Transcribe the lines below exactly, beginning with the line that holds "X02315Y01005D02*" and ending with the final line, both included. Pictures are to be left out.
# # # # #
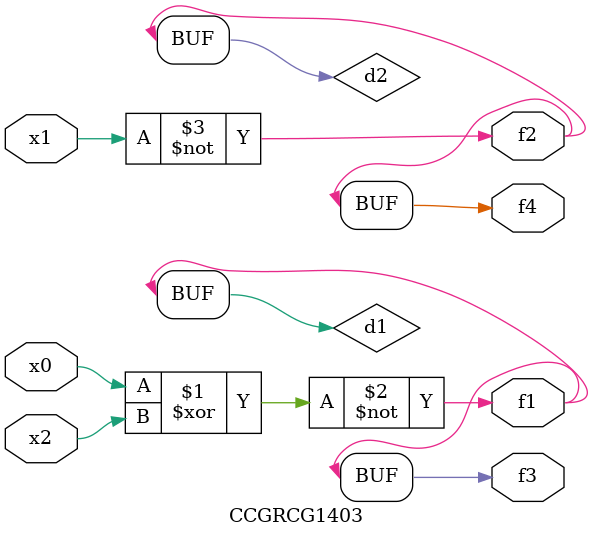
<source format=v>
module CCGRCG1403(
	input x0, x1, x2,
	output f1, f2, f3, f4
);

	wire d1, d2, d3;

	xnor (d1, x0, x2);
	nand (d2, x1);
	nor (d3, x1, x2);
	assign f1 = d1;
	assign f2 = d2;
	assign f3 = d1;
	assign f4 = d2;
endmodule

</source>
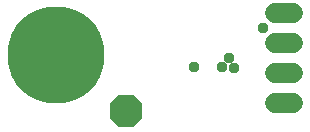
<source format=gbr>
G04 EAGLE Gerber RS-274X export*
G75*
%MOMM*%
%FSLAX34Y34*%
%LPD*%
%INSoldermask Bottom*%
%IPPOS*%
%AMOC8*
5,1,8,0,0,1.08239X$1,22.5*%
G01*
%ADD10C,1.727200*%
%ADD11P,2.982959X8X112.500000*%
%ADD12C,8.203200*%
%ADD13C,0.959600*%


D10*
X322580Y290830D02*
X337820Y290830D01*
X337820Y265430D02*
X322580Y265430D01*
X322580Y240030D02*
X337820Y240030D01*
X337820Y214630D02*
X322580Y214630D01*
D11*
X197104Y207518D03*
D12*
X137414Y255524D03*
D13*
X288290Y244122D03*
X313106Y278130D03*
X254000Y245110D03*
X278130Y245110D03*
X283692Y252956D03*
M02*

</source>
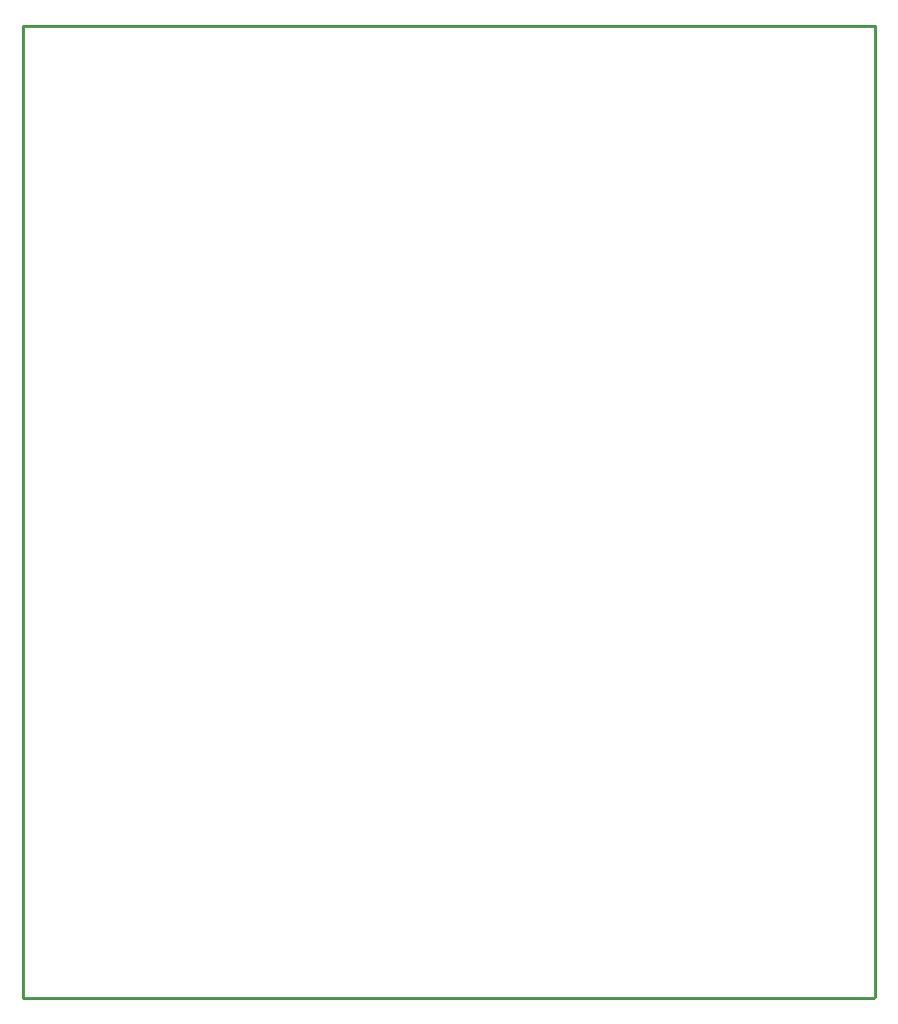
<source format=gm1>
%FSTAX23Y23*%
%MOIN*%
%SFA1B1*%

%IPPOS*%
%ADD14C,0.010000*%
%LNclicguard-1*%
%LPD*%
G54D14*
X02315Y04255D02*
X05165D01*
Y0101D02*
Y04255D01*
X0516Y01005D02*
X05165Y0101D01*
X02315Y01005D02*
X0516D01*
X02315D02*
Y04255D01*
M02*
</source>
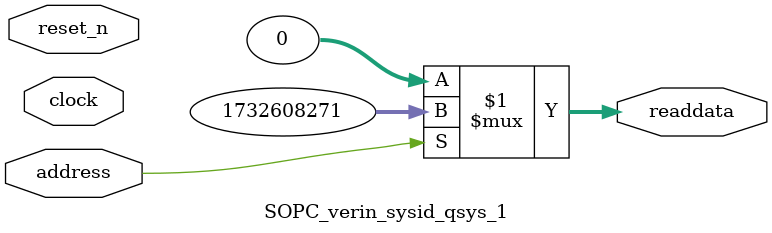
<source format=v>



// synthesis translate_off
`timescale 1ns / 1ps
// synthesis translate_on

// turn off superfluous verilog processor warnings 
// altera message_level Level1 
// altera message_off 10034 10035 10036 10037 10230 10240 10030 

module SOPC_verin_sysid_qsys_1 (
               // inputs:
                address,
                clock,
                reset_n,

               // outputs:
                readdata
             )
;

  output  [ 31: 0] readdata;
  input            address;
  input            clock;
  input            reset_n;

  wire    [ 31: 0] readdata;
  //control_slave, which is an e_avalon_slave
  assign readdata = address ? 1732608271 : 0;

endmodule



</source>
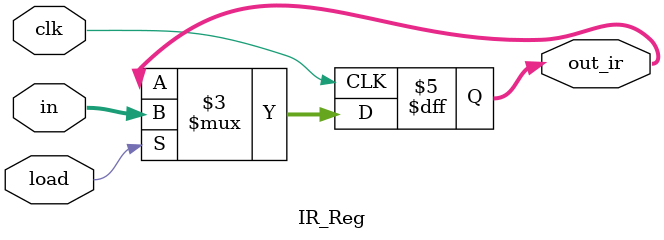
<source format=v>
module IR_Reg( 
    input clk, load,
    input [7:0] in,
    output reg [7:0] out_ir
); 
initial begin 
    out_ir = 8'h0; 
end 

always @(posedge clk) begin 
    if (load) begin 
        out_ir <= in; 
    end
end
endmodule

</source>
# # # # #
Expected answer =
X02315Y01005D02*
X0516D01*
X02315D02*
Y04255D01*
M02*
</source>
<source format=v>



// synthesis translate_off
`timescale 1ns / 1ps
// synthesis translate_on

// turn off superfluous verilog processor warnings 
// altera message_level Level1 
// altera message_off 10034 10035 10036 10037 10230 10240 10030 

module SOPC_verin_sysid_qsys_1 (
               // inputs:
                address,
                clock,
                reset_n,

               // outputs:
                readdata
             )
;

  output  [ 31: 0] readdata;
  input            address;
  input            clock;
  input            reset_n;

  wire    [ 31: 0] readdata;
  //control_slave, which is an e_avalon_slave
  assign readdata = address ? 1732608271 : 0;

endmodule



</source>
<source format=v>
module IR_Reg( 
    input clk, load,
    input [7:0] in,
    output reg [7:0] out_ir
); 
initial begin 
    out_ir = 8'h0; 
end 

always @(posedge clk) begin 
    if (load) begin 
        out_ir <= in; 
    end
end
endmodule

</source>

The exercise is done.